I have some experience in NV CUDA and recently switched to OpenCL. So far I always targeted Nvidia architecture and optimized my kernels accordingly: coalesced memory access, no divergent branches inside warps, avoiding shared (or local in OpenCL terminology) memory bank conflits etc.

Now I would like to write OpenCL kernels in such way to achieve optimal performance on both NVIDIA’s and ATI’s architectures - is it even possible?
I don’t know ATI architecture, ATI Stream, never used it. Is it similar to NVIDIA? Does both require from programmer the same optimization techniques? What are the main differences?
Thank You!

I think in many respects the architectures are similar. Both, ATI Stream and NVIDIA CUDA are SIMD architectures, i.e. divergent branches are expensive. Also memory coalescing is important on both architectures.

The major difference is probably that ATI is vector-based, whereas CUDA is scalar-based.
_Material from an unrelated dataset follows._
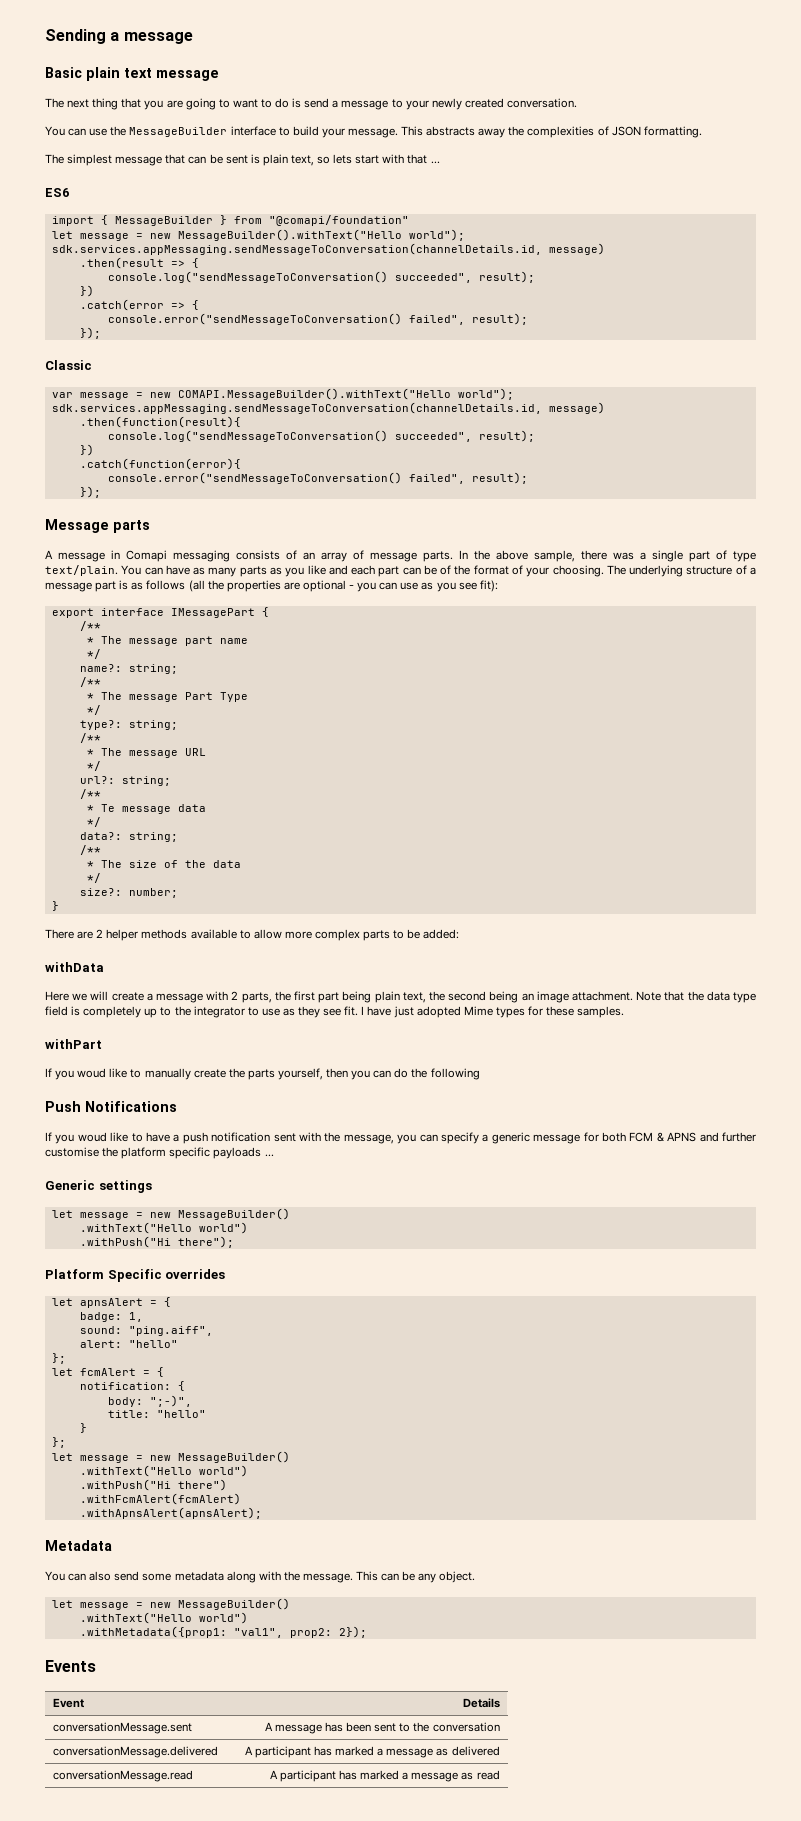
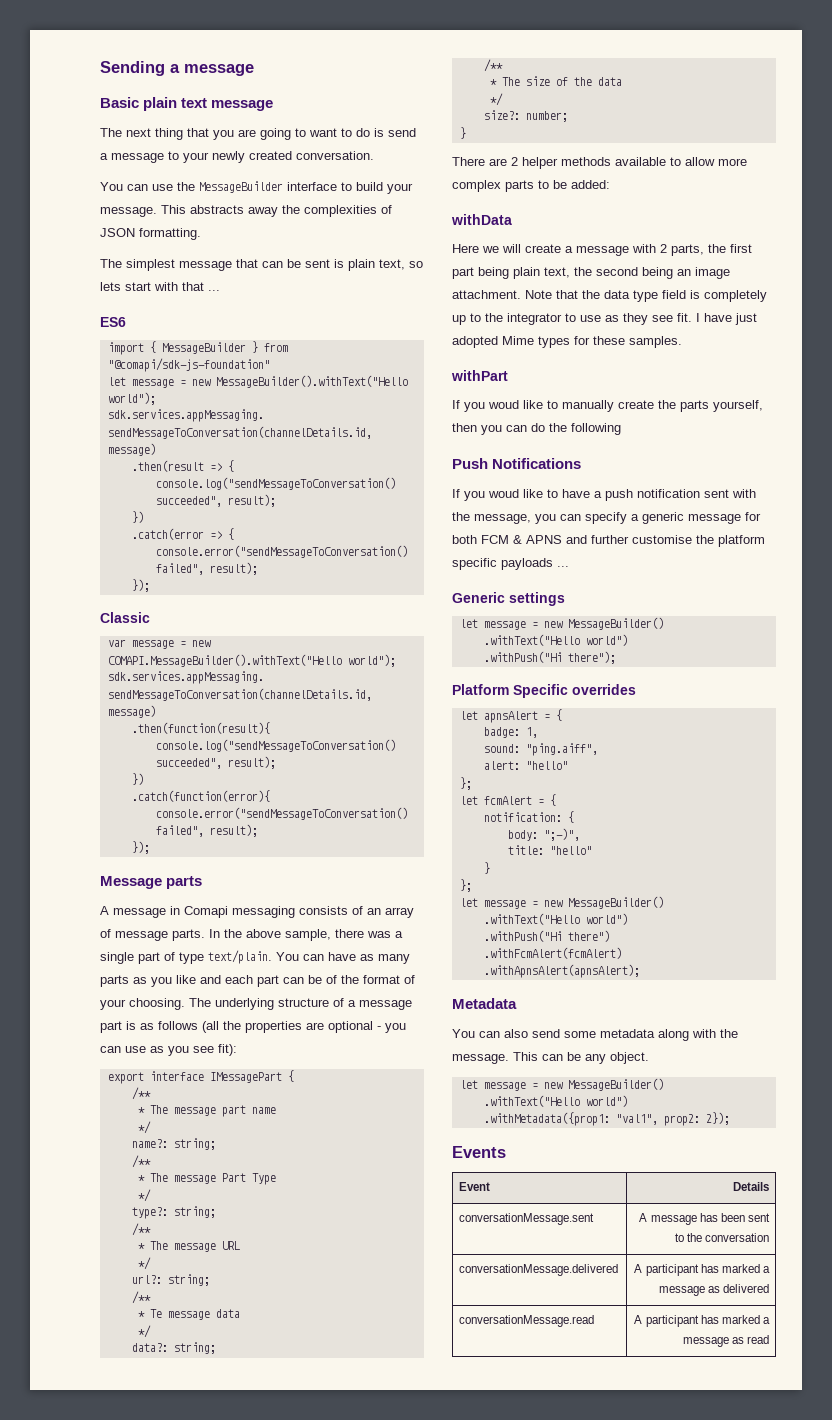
[268,215,409,226] "@comapi/foundation" -> [107,358,270,372] "@comapi/sdk-js-foundation"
So to get the best performance on an ATI GPU, you want to vectorize your code.

In terms of local memory, they’re pretty much the same. Although the trade-offs (e.g. when is it worth loading data to local memory) might be different…

There’s an OpenCL programming guide for ATI GPUs which explains things in more detail.

In general I’d say that it’s not possible to write a kernel that achieves the optimal performance on both architectures. However, it may still be possible to get good performance on both architectures with the same kernel…